Structured Data Sampling
To balance the dataset, the researchers used structured data sampling. This method assigns higher weights to lower-digit numbers and ensures an equal distribution of examples with different numbers of carry-on operations. Think of it as ensuring that the model gets a balanced diet of different types of arithmetic problems. The experiments showed that balanced data sampling improves the accuracy of the model on addition tasks compared to random sampling.
The Role of Pretraining and Fine-Tuning
Pretraining can facilitate reasonable performance on basic arithmetic tasks. However, non-standard formatting can interfere with performance. The researchers extended their work to GPT-2 and GPT-3 models, investigating teaching arithmetic from scratch as well as fine-tuning using pretrained models.
The process of fine-tuning is akin to taking a model that already has a basic understanding of a task (like arithmetic) and then honing its skills on that task. The research shows that fine-tuning yields the best performance when the pretrained model and the fine-tuning format are consistent.
Limitations of Small Models and the Power of Larger Models
The research highlights the limitations of small models in learning addition tasks and suggests that larger models like GPT-2 and GPT-3 may be more effective. This is similar to how a more powerful computer can handle more complex tasks than a less powerful one. However, the researchers also found that model scale aids in learning arithmetic operations but is not necessary, suggesting that smaller models can still learn these tasks given the right conditions.
Dealing with Complexity: From Addition to Multiplication and Beyond
The research expands to include other arithmetic operations such as subtraction, multiplication, sine, and square root. Each operation presents its unique challenges and intricacies. For instance, the detailed scratchpad format significantly improves performance for subtraction and multiplication tasks, but the reverse format is not particularly effective for multiplication.
The Role of Text Data
Interestingly, the interplay between arithmetic and text data during training can improve the performance of arithmetic tasks. This finding suggests that mixing different types of data during training can enhance the model's ability to perform specific tasks.
The Challenge of Length Generalization
One of the key challenges that the researchers encountered was length generalization. Models trained on arithmetic operations have difficulty with length generalization beyond the trained digit lengths. This means that if a model is trained on adding two 2-digit numbers, it might struggle to add two 3-digit numbers.
Concluding Thoughts
This research contributes to our understanding of how transformers acquire arithmetic operations and highlights the importance of high-quality, instructive data for the emergence of arithmetic capabilities in transformers. It also underscores the potential of fine-tuning and the role of data-centric AI in improving model performance.

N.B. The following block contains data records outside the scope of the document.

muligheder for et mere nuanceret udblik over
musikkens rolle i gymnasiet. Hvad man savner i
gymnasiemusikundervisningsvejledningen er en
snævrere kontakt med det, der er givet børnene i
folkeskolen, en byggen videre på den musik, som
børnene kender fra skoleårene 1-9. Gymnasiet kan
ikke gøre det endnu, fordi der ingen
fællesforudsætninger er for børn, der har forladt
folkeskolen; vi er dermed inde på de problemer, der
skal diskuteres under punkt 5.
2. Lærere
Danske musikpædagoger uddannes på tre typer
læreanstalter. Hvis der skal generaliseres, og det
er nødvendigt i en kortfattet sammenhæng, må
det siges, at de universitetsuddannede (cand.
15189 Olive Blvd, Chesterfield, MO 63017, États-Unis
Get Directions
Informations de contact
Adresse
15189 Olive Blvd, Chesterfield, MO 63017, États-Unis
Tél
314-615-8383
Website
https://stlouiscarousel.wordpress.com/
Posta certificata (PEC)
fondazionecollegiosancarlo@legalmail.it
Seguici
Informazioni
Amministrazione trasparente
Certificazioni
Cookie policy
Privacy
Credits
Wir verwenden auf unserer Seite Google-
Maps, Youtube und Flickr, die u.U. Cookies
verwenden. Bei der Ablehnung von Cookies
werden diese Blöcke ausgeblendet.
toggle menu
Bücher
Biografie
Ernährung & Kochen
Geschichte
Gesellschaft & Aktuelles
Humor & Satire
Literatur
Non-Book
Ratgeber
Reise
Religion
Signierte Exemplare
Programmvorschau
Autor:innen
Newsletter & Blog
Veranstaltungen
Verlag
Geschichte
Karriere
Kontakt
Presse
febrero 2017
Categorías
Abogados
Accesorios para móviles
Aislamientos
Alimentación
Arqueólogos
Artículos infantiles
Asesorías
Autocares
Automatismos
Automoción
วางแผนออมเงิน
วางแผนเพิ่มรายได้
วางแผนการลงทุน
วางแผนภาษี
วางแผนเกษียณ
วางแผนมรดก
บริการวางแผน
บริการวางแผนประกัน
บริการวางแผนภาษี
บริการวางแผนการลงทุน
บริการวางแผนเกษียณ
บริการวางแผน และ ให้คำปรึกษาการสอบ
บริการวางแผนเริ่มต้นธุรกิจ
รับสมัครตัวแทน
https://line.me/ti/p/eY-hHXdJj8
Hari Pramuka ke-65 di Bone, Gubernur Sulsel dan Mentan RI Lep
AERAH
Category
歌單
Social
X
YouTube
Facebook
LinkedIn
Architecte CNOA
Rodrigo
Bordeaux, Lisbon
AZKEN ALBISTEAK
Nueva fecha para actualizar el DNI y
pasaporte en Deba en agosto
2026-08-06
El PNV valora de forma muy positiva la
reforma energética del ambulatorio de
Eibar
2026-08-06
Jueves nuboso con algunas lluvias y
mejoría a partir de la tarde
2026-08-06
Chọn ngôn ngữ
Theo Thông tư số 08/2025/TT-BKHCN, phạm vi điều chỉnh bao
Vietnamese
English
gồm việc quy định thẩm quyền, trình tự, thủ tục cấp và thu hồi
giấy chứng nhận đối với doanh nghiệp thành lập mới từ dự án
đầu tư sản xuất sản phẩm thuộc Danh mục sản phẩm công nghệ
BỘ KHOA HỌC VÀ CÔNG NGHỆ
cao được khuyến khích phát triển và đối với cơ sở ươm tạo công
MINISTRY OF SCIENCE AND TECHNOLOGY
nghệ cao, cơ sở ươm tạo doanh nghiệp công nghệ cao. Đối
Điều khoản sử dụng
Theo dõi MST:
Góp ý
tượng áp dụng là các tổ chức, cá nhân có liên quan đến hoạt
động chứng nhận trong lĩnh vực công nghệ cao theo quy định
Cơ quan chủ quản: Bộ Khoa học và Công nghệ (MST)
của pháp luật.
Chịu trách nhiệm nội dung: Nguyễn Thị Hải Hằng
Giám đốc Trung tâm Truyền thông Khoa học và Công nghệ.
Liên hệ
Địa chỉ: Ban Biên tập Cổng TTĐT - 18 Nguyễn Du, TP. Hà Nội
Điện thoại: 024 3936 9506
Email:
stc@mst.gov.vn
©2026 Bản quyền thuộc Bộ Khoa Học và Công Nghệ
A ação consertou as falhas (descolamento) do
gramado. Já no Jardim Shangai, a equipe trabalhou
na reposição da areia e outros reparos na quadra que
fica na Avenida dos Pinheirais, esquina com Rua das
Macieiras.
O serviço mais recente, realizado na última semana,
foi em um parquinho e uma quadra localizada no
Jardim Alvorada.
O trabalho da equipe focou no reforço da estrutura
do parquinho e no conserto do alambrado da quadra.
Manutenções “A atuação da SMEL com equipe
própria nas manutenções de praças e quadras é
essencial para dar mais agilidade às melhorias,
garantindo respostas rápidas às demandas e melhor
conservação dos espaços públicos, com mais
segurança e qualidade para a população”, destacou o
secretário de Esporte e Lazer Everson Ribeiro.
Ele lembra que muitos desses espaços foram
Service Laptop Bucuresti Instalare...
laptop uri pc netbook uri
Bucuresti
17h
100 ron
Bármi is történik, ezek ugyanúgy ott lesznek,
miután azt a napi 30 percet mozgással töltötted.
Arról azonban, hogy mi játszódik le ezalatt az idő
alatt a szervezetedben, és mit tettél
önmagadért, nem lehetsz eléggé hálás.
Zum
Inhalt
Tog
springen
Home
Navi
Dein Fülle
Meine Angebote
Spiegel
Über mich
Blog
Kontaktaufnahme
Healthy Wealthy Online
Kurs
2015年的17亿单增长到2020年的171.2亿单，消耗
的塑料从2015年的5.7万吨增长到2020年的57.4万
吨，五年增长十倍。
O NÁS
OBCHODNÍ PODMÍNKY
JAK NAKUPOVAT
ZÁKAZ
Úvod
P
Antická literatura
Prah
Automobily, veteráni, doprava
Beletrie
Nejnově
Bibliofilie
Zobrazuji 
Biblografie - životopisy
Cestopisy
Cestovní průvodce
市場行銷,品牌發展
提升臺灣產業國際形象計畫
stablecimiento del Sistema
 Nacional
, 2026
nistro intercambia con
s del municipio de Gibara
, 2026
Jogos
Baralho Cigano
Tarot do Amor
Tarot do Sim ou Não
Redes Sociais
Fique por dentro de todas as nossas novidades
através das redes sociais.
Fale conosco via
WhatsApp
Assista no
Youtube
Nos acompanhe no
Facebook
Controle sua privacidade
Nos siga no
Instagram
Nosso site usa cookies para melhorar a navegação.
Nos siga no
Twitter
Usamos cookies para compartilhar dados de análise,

While the research has its limitations, such as the difficulty of length generalization and the uncertainty of generalizing the findings to larger language models used in practice, it provides valuable insights that can be leveraged to improve the arithmetic learning capabilities of large language models.
In conclusion, the way we present data to these models, the balance of the dataset, and the use of pretraining and fine-tuning can all significantly impact the model's ability to learn arithmetic operations. This research opens up new possibilities for improving the performance of large language models and provides valuable insights for those looking to leverage these models in their work.